**ZADANIE 1:**
Oceń, czy poniższe zdania są zgodne z tekstem o zasuwie burzowej. Przy każdym napisz „tak” lub „nie” i przytocz dokładnie rozstrzygające słowa tekstu.
(a) W pierwszej wypowiedzi zasuwę wymieniono na aluminiową.
(b) Dom z ostatniej wypowiedzi ma około 50 lat.
(c) Wszystkie zasuwy burzowe mają sterowanie elektryczne.
**ZADANIE 2:**
Przedstaw w formie zwięzłej listy akapit tekstu o zasuwie burzowej zaczynający się od słów „Mam podobny problem”, zachowując jego główne informacje.

Mam podobny problem - zastosowałem zasuwę burzową na wyjściu z kanalizacji. Są różne od tanich plastikowych do drogich z elektrycznym sterowaniem. Jedno ważne - zasuwa musi być odporna na zjedzenie przez szczury - u mnie wymieniłem na aluminiową bo plastik szczury "wciągają" w ciągu paru tygodni. Producent musi dać na to gwarancję.

----------


## Dominik!

Myślę, że zasuwa burzowa załatwi sprawę!
Ale z tymi szczurami to niezły numer, choć podejrzewam wcale nie jest Ci do śmiechu!!

----------


## kiwal

Mam problem. Co spadnie duzy deszcz zalewa mi piwnice.
Dom ma ok 30 lat i nie mam pojecia jak została wykonana instalacja.

Jak rozwiazac taki problem?

Słyszałem że sa jakieś zawory które działają tak iż przepuszczaja wode w jedna strone tylko. Sprawdzi sie cos takiego u mnie?

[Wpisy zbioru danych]
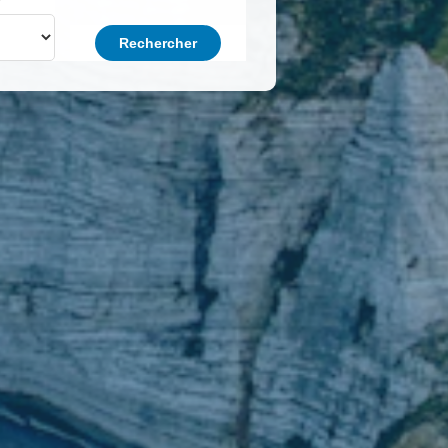
Rechercher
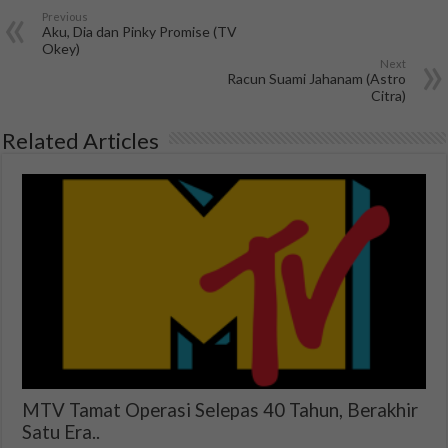
Previous
Aku, Dia dan Pinky Promise (TV
Okey)
Next
Racun Suami Jahanam (Astro
Citra)
Related Articles
MTV Tamat Operasi Selepas 40 Tahun, Berakhir
Satu Era..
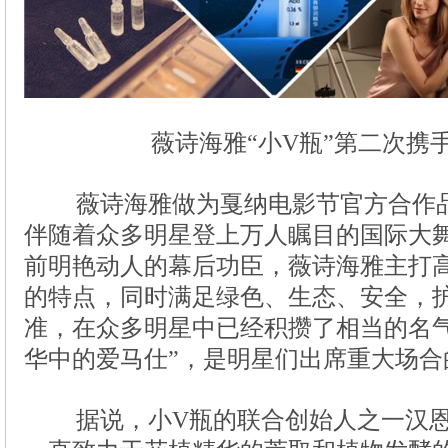
薇诗海雅“小V瓶”第二次携
薇诗海雅做为戛纳电影节官方合作
据说，小V瓶的联合创始人之一汉恩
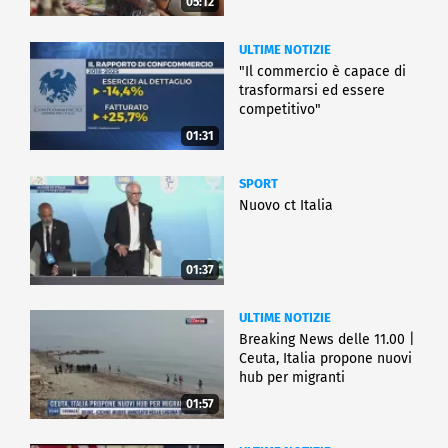
05:12
ULTIME NOTIZIE
"Il commercio è capace di
trasformarsi ed essere
competitivo"
01:31
SPORT
Nuovo ct Italia
01:37
ULTIME NOTIZIE
Breaking News delle 11.00 |
Ceuta, Italia propone nuovi
hub per migranti
01:57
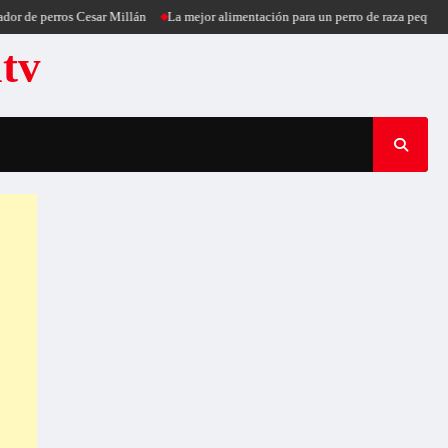
perros Cesar Millán
La mejor alimentación para un perro de raza pequeña
Pue
atv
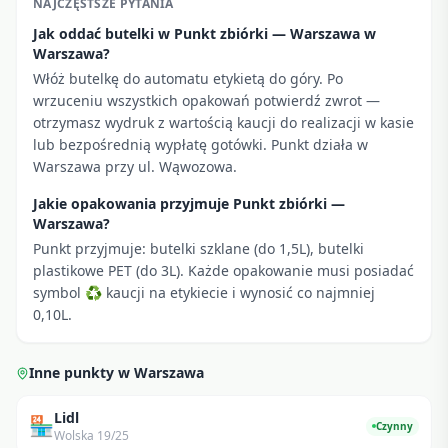
NAJCZĘSTSZE PYTANIA
Jak oddać butelki w Punkt zbiórki — Warszawa w
Warszawa?
Włóż butelkę do automatu etykietą do góry. Po
wrzuceniu wszystkich opakowań potwierdź zwrot —
otrzymasz wydruk z wartością kaucji do realizacji w kasie
lub bezpośrednią wypłatę gotówki. Punkt działa w
Warszawa przy ul. Wąwozowa.
Jakie opakowania przyjmuje Punkt zbiórki —
Warszawa?
Punkt przyjmuje: butelki szklane (do 1,5L), butelki
plastikowe PET (do 3L). Każde opakowanie musi posiadać
symbol ♻ kaucji na etykiecie i wynosić co najmniej
0,10L.
Inne punkty w
Warszawa
Lidl
🏪
Czynny
Wolska 19/25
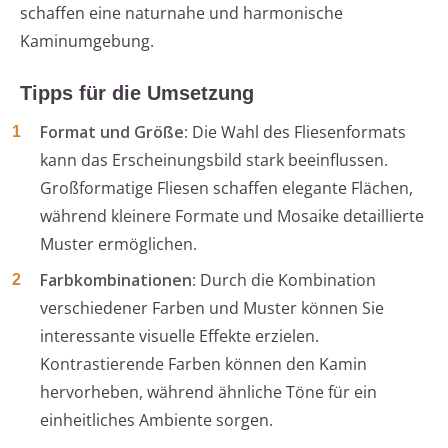
schaffen eine naturnahe und harmonische
Kaminumgebung.
Tipps für die Umsetzung
Format und Größe
: Die Wahl des Fliesenformats
kann das Erscheinungsbild stark beeinflussen.
Großformatige Fliesen schaffen elegante Flächen,
während kleinere Formate und Mosaike detaillierte
Muster ermöglichen.
Farbkombinationen
: Durch die Kombination
verschiedener Farben und Muster können Sie
interessante visuelle Effekte erzielen.
Kontrastierende Farben können den Kamin
hervorheben, während ähnliche Töne für ein
einheitliches Ambiente sorgen.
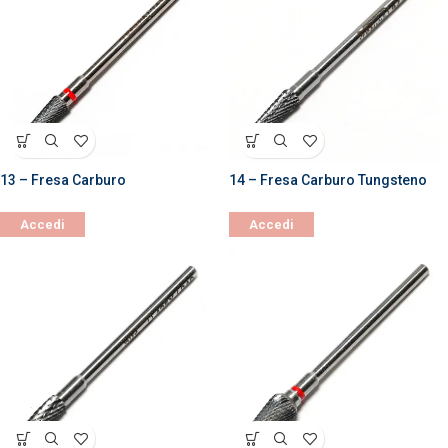
13 – Fresa Carburo
14 – Fresa Carburo Tungsteno
Accedi
Accedi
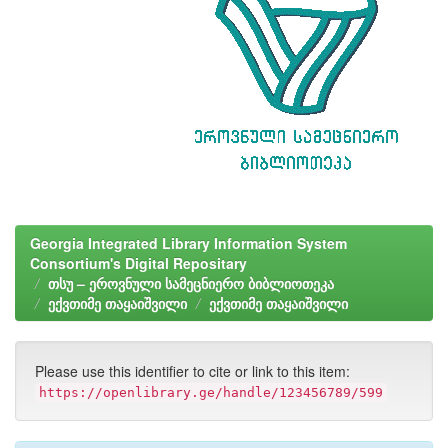
Georgia Integrated Library Information System
Consortium's Digital Repositary
თსუ – ეროვნული სამეცნიერო ბიბლიოთეკა
ექვთიმე თაყაიშვილი
ექვთიმე თაყაიშვილი
Please use this identifier to cite or link to this item:
https://openlibrary.ge/handle/123456789/599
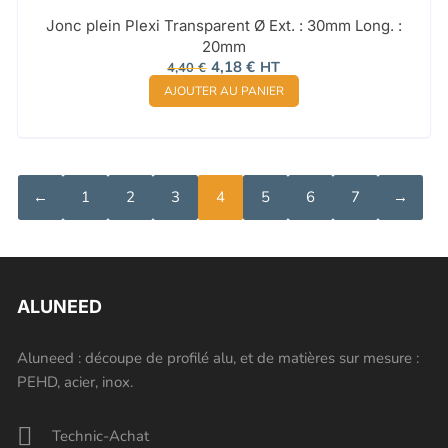
Jonc plein Plexi Transparent Ø Ext. : 30mm Long. :
20mm
Le
Le
4,18
€
HT
4,40
€
prix
prix
AJOUTER AU PANIER
initial
actuel
était :
est :
4,40 €.
4,18 €.
←
1
2
3
4
5
6
7
→
ALUNEED
Aluneed : découpe de profilé alu, et de matières sur mesure :
PEHD, acier, inox.
Technic-Achat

**ODPOWIEDŹ 1:**
(a) Tak: „u mnie wymieniłem na aluminiową bo plastik szczury "wciągają" w ciągu paru tygodni”.
(b) Nie: „Dom ma ok 30 lat”.
(c) Nie: „Są różne od tanich plastikowych do drogich z elektrycznym sterowaniem.”

**ODPOWIEDŹ 2:**
- Na wyjściu z kanalizacji zastosowano zasuwę burzową.
- Zasuwy są różne: od tanich plastikowych po drogie ze sterowaniem elektrycznym.
- Zasuwa musi być odporna na zjedzenie przez szczury.
- Zasuwę wymieniono na aluminiową, ponieważ szczury niszczą plastik w ciągu kilku tygodni.
- Producent musi dać gwarancję na tę odporność.